I spoke with Vice Chancellor Laster about the importance of big ideas and intellectualism in his work, his pursuit of lifelong learning, and how he has used his legal career to bridge interests in science and the humanities, among other topics. I asked him to advise Duke undergraduates, whether already considering law school or not, on why going to law school might be a great way to keep their intellectual interests alive while pursuing a high-powered career. The Lemur has written previously about the perils of pre-professionalism at Duke and criticized the consulting and finance recruiting culture—Vice Chancellor Laster weighed in on this question and offered his view on how the law can offer more fulfilling, engaging, demanding (and potentially more lucrative) alternatives to those career paths.

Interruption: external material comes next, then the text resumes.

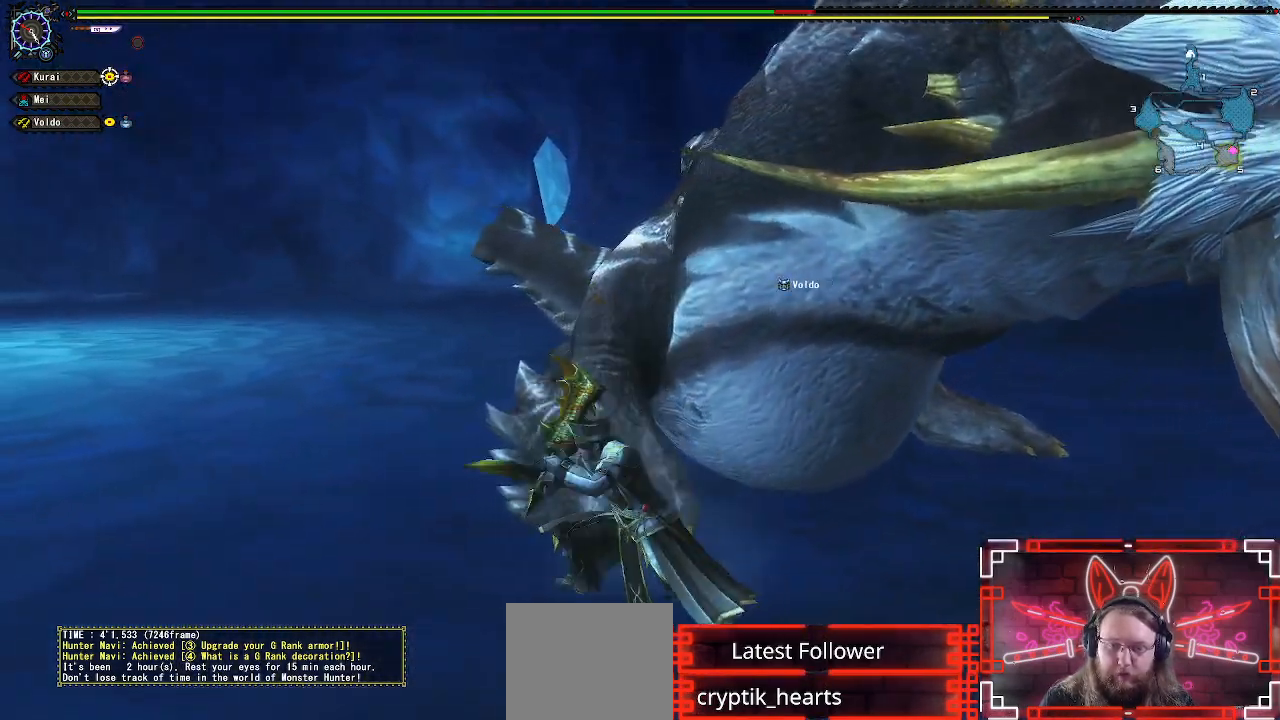
{"buttons": [], "left_stick": "left", "right_stick": "right", "events": [[33, "left_stick", "left"], [350, "right_stick", "right"]]}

Lemur: So, at The Lemur, we’re encouraging students to prioritize their intellectual interests, particularly in a career context, and there are a lot of undergrads now who don’t even consider law school or being a lawyer or anything in that realm because of this immediate pressure towards finance and consulting. So I’m first just curious about how you landed on law school when you were in college as a way to both pursue a good career and be true to your interests.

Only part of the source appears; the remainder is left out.